角館草履の『実演日記』

〓袖すり合うも多生の縁〓
草履実演での日々の出会いには、互いに何かしらの意味があるのでしょう。さて、今日の出会いは…。

生きられるうちは生きる。

2009年10月17日 | 実演日記
今日の草履は、彩シリーズ23cm土踏まず付き〔四阡円〕
ご覧の通り、個性たっぷり「寄せ集め草履」を編んでみました。夏頃からの中途に残った布地がだいぶたまっていたので、そろそろこんな草履を編みたいなと思っていたんです。拡大画像をご覧いただけると分かりますが、すべてがかつてベースとして編まれた布地たちなんです。
これからも時間に余裕のある日は、こんな草履を積極的に編んでいこうと思っています。









「今日の草履」は、編んでいる最中にご予約と相成りました。青森県弘前市からお越しくださったおばさま四人旅。お買い上げくださった三人の中のおひとりがお選びです。
とっても賑やかなおばさまたちで、こちらの草履のごとく個性たっぷりでしたね。東北地方は口下手や寡黙な人間が多いと評されますが、なんのなんの年齢さえ重ねれば「大阪のおばちゃん」並みの人がずいぶんいますよ。

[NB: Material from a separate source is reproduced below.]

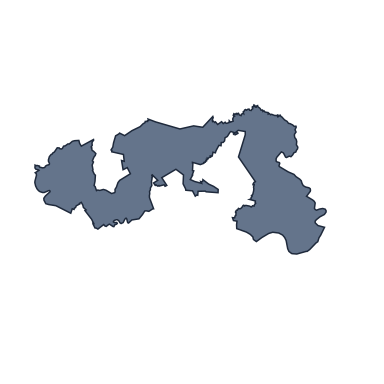 Cosoleacaque, Veracruz, Mexico (Albers equal-area conic projection), rotated 52°
{"feature_id": "50627088B31843590952822", "entity_name": "Cosoleacaque", "entity_type": "district", "adm_level": 2, "iso_a3": "MEX", "parent_name": "Mexico", "parent_adm1": "Veracruz", "projection": "albers", "projection_center": [-94.578, 18.006], "detail": "fine", "context": "isolated", "style": "filled", "palette": "slate", "viewbox_px": 384, "rotation_deg": 52, "n_neighbors": 0, "source": "geoboundaries", "source_scale": "gbopen_adm2", "svg_char_len": 6028}
<svg xmlns="http://www.w3.org/2000/svg" viewBox="0 0 384 384"><g transform="rotate(52 192 192)"><path d="M164.0,88.1L164.7,89.2L164.3,89.6L162.6,89.2L161.5,89.6L161.7,90.0L162.9,90.2L163.0,90.6L162.1,91.6L162.1,92.2L163.8,92.9L163.7,94.0L164.2,95.2L163.0,96.3L161.8,96.0L161.2,97.0L161.0,98.8L160.0,99.0L159.8,100.1L160.4,101.1L160.3,102.2L162.1,103.1L161.4,103.3L161.2,105.2L162.0,106.3L160.5,107.3L158.6,106.9L158.2,107.8L158.6,108.8L157.3,108.8L157.4,110.3L156.1,110.8L157.0,112.3L158.4,111.8L158.3,112.7L159.5,115.0L161.5,115.9L160.6,118.7L158.8,118.8L160.1,120.0L159.3,122.3L158.7,122.9L157.4,122.9L157.3,125.3L154.8,125.4L154.6,130.2L151.2,130.3L151.2,131.3L149.2,131.6L149.1,132.4L147.9,131.8L146.4,129.5L145.3,129.1L147.6,143.7L140.9,150.0L134.9,162.7L114.4,177.5L107.5,181.7L108.8,182.2L108.4,183.2L109.0,183.6L107.6,185.4L108.4,186.3L108.1,188.6L108.6,192.6L106.7,201.5L106.1,210.4L101.0,212.8L101.2,214.0L100.7,217.6L105.0,223.6L107.9,226.8L109.0,229.9L109.9,229.6L110.9,230.5L120.2,222.9L126.1,226.5L123.8,228.1L132.0,232.6L132.9,228.0L139.7,229.3L138.3,241.8L139.0,244.5L141.7,248.7L142.5,251.0L144.5,252.5L144.9,253.3L143.7,256.3L137.6,258.7L135.4,260.3L134.0,263.7L132.4,265.1L132.1,266.4L128.1,265.0L126.7,265.2L123.8,261.8L119.3,257.8L117.8,258.0L113.7,257.1L113.6,256.4L109.3,254.1L107.7,251.2L106.1,251.3L104.1,247.7L103.6,245.7L102.5,244.1L99.1,244.5L97.9,245.1L95.6,244.2L95.6,243.8L94.4,243.7L93.8,241.9L91.9,240.7L91.2,239.8L90.6,237.6L90.0,237.3L87.7,251.0L84.4,250.6L81.7,249.4L79.3,252.9L78.4,255.1L78.6,259.1L77.7,260.2L77.6,263.4L76.8,265.0L77.9,267.3L77.7,268.5L76.4,269.6L75.5,269.5L74.2,271.0L75.8,276.0L75.5,277.4L76.0,278.8L75.7,279.9L76.3,282.6L78.3,285.4L79.6,286.3L81.5,286.6L82.3,287.3L82.4,288.0L81.6,289.8L81.4,291.5L81.9,292.6L81.9,293.3L81.0,294.9L79.2,296.2L79.0,296.7L78.1,296.8L77.6,296.3L75.6,297.8L75.4,298.6L74.2,299.1L76.3,300.9L77.1,301.0L77.9,301.0L80.1,299.3L80.7,299.2L80.3,303.7L81.6,303.4L83.1,304.3L86.7,309.0L87.9,310.1L90.9,311.5L94.1,312.2L96.5,312.1L98.1,311.6L100.5,310.0L101.4,308.8L102.7,304.1L103.1,303.4L103.8,303.3L104.4,303.7L104.9,310.0L105.7,312.6L107.3,313.7L111.2,314.4L113.7,312.6L119.0,307.7L134.1,300.6L131.5,296.7L133.1,295.7L132.3,294.5L132.6,293.4L131.6,291.7L132.3,287.8L131.7,287.7L132.0,285.6L135.1,286.1L137.3,287.1L140.9,286.5L140.7,287.8L151.7,287.9L155.5,288.7L155.4,289.1L156.1,289.2L156.3,288.8L156.6,288.9L156.3,289.7L160.6,290.6L161.5,289.7L163.3,289.0L163.3,281.6L165.0,281.6L166.3,280.8L166.3,277.6L166.6,276.8L170.6,275.5L171.2,274.9L170.3,272.8L170.9,271.3L170.8,270.3L169.7,270.0L168.3,271.9L167.3,272.4L166.8,272.0L166.6,270.7L167.2,268.8L167.8,268.0L169.4,267.4L171.9,267.7L173.2,267.3L173.7,265.0L172.1,261.7L172.0,260.1L173.1,260.0L176.1,261.4L177.2,261.4L177.4,261.0L177.0,256.6L180.5,250.3L179.3,244.9L177.9,241.0L178.6,239.7L180.7,237.9L181.1,233.4L181.6,232.6L170.3,229.0L168.7,227.9L167.4,226.4L165.4,225.1L164.7,223.5L163.2,222.3L162.2,219.7L159.0,217.7L156.7,215.1L156.1,215.0L155.7,213.5L154.4,213.7L154.0,213.0L153.4,212.8L161.7,211.8L161.2,216.7L163.7,216.9L163.7,216.5L164.4,216.5L164.4,215.9L166.1,215.5L166.5,214.1L167.1,214.3L169.1,209.6L170.9,209.7L171.3,207.8L162.1,207.0L164.2,190.7L173.3,188.2L180.1,194.0L185.5,195.1L186.8,195.8L191.4,190.9L197.3,192.0L197.3,190.1L198.1,189.5L195.2,186.8L199.5,181.0L200.5,180.8L208.6,171.9L206.1,169.8L200.9,171.5L196.0,174.0L189.0,175.8L190.0,176.7L190.1,177.9L189.1,178.7L191.1,179.1L185.4,183.4L181.1,185.7L179.1,181.1L178.7,181.3L176.4,177.6L175.4,178.4L169.8,173.5L169.4,173.8L168.9,173.4L175.5,168.6L176.6,165.3L176.1,164.8L176.5,164.3L176.1,163.9L176.7,163.1L175.9,162.0L176.4,161.5L175.2,160.6L175.7,160.2L175.3,159.9L175.7,159.2L175.2,159.0L175.5,158.9L175.4,156.1L176.0,156.0L175.9,154.7L175.3,154.8L176.1,153.9L173.6,151.0L175.5,149.5L174.2,147.5L171.8,142.1L173.4,140.6L171.0,138.5L172.1,137.0L171.8,134.9L169.6,132.6L170.0,130.0L168.3,125.3L168.3,124.1L171.7,121.8L171.7,123.6L172.1,123.6L172.0,122.3L173.5,122.8L174.1,119.7L173.7,119.5L171.9,120.2L171.9,117.6L177.1,112.8L179.7,114.8L193.0,133.8L222.9,135.7L222.6,137.2L223.4,139.2L223.8,139.4L224.1,138.4L224.5,138.4L226.0,140.5L227.4,141.2L229.1,142.8L231.2,145.5L231.5,147.1L231.8,146.8L232.4,147.3L232.9,149.0L233.8,149.8L233.3,151.2L238.1,147.6L239.3,148.8L240.0,148.7L240.6,150.9L241.3,151.7L240.1,152.8L240.4,154.1L240.2,154.6L238.6,155.3L235.7,157.8L235.3,159.3L234.3,159.3L234.1,160.1L234.9,162.3L235.0,164.0L234.3,165.1L233.5,165.5L234.3,167.5L233.8,167.9L233.8,168.5L234.5,170.0L234.8,170.2L235.2,169.9L237.5,171.9L237.4,172.8L238.6,174.3L237.1,175.9L240.0,176.9L242.7,174.5L245.2,177.0L248.4,179.3L257.1,173.8L261.2,172.2L264.9,171.7L266.9,172.7L267.7,172.7L270.7,171.8L270.9,164.9L271.9,157.1L273.4,153.2L277.7,148.9L281.7,147.1L284.9,147.0L288.2,147.7L295.6,151.5L298.5,152.2L301.0,151.6L302.1,151.2L305.4,147.6L309.1,138.6L309.7,137.8L309.8,134.7L308.5,125.7L308.6,123.5L306.2,120.0L305.3,117.3L301.4,109.3L296.0,113.4L292.1,113.9L290.8,112.9L290.4,111.1L290.3,106.6L291.2,101.5L290.4,98.8L289.4,97.9L287.6,97.6L285.5,99.1L283.9,102.1L283.0,105.1L281.6,105.7L280.3,105.6L276.5,101.7L274.6,101.4L272.6,101.8L265.9,104.4L264.3,98.4L263.5,97.5L262.1,96.8L260.6,97.3L258.0,99.4L255.5,100.4L253.0,100.0L250.4,99.0L248.2,99.2L243.9,100.6L240.9,100.8L235.4,103.8L225.8,107.5L225.0,107.4L223.3,105.1L222.5,105.1L220.6,106.5L219.5,106.7L217.6,105.3L216.8,103.7L215.4,96.9L217.5,95.9L222.1,96.8L223.0,96.3L223.6,93.3L225.1,92.3L224.8,90.0L223.8,87.4L224.4,85.6L223.4,83.9L223.0,82.3L221.8,81.0L219.1,80.7L216.7,78.4L214.6,77.5L212.3,77.5L210.2,76.3L209.5,75.5L208.8,73.1L206.4,72.5L205.0,69.9L204.1,69.6L203.3,71.0L201.1,71.4L198.4,72.7L197.3,73.7L194.9,73.6L192.1,74.7L188.1,75.0L187.4,75.4L185.1,75.1L186.1,75.7L185.7,76.7L185.7,78.1L185.3,78.1L184.8,77.0L184.1,76.9L183.8,78.3L182.4,79.9L179.8,81.4L179.5,82.5L177.8,82.7L177.5,84.0L176.3,83.1L174.0,85.2L172.3,85.3L172.2,86.5L170.8,86.0L170.1,87.2L168.1,86.9L165.3,87.6L164.3,87.1L164.0,88.1Z" fill="#64748b" stroke="#1e293b" stroke-width="1.5"/></g></svg>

岩手県花巻市からお越しの母娘さんペア。お母さんは74歳になられると言いますから、お孫さんもいらっしゃるおばあちゃんですね。おふたり丸太椅子に腰を下ろし、結構な時間実演をご覧になりながらおしゃべりに費やされました。
娘さんのほうは早々にお買い上げを決めましたが、おばあちゃんは当初ずいぶん悩んでおりました。

娘さんが、『この草履で元気にならないとっ』と促すと、『イイよ、長生きなんてしなくて…』。
実演席でご高齢者とのおしゃべりはとても多いです。するとどうしても健康の話題が出てくるのですが、基本的に旅行が出来るくらいですからまず元気なんですね。それでもこちらのおばあちゃんは、口数が少ないばかりでなく元気も少ないと感じました。

娘さんはおばあちゃんへも草履を履かせたいのでしょう、『足はゼッタイ重要なんだから、一緒に履こっ』と言っても、おばあちゃんは『どうせ先は短いんだし…』。すると娘さんが、『お父さんはあの世でまだ来るなって言ってるわよっ』。おばあちゃんのご主人はすでに他界されていたようです。

無理にお買い上げを促すのは私の理念に反しますが、どうしても言いたかった言葉を出しました。
『あの世へ行きたいったって、お迎えが来なければ行けないでしょ。今日ここでこの草履と出逢ったのは、お父さんがまだまだ頑張りなさいって言ってる証拠ですよっ』。そして私がお勧めしたのは、今朝一番で仕上がったばかりのピンク基調の草履です。

娘さんもその草履を促し、やっとおばあちゃんのお顔に明るさが出ました。お勧めした草履を手に持ち、笑顔で西宮家をあとにしたおふたり。とても印象深い母娘さんペアとなりました。
齢74、まだまだ平均寿命は先にあります。6月に他界した私の叔母は享年75歳、死にたくなくて死んでしまったひとりです。今日17日は月命日でありました。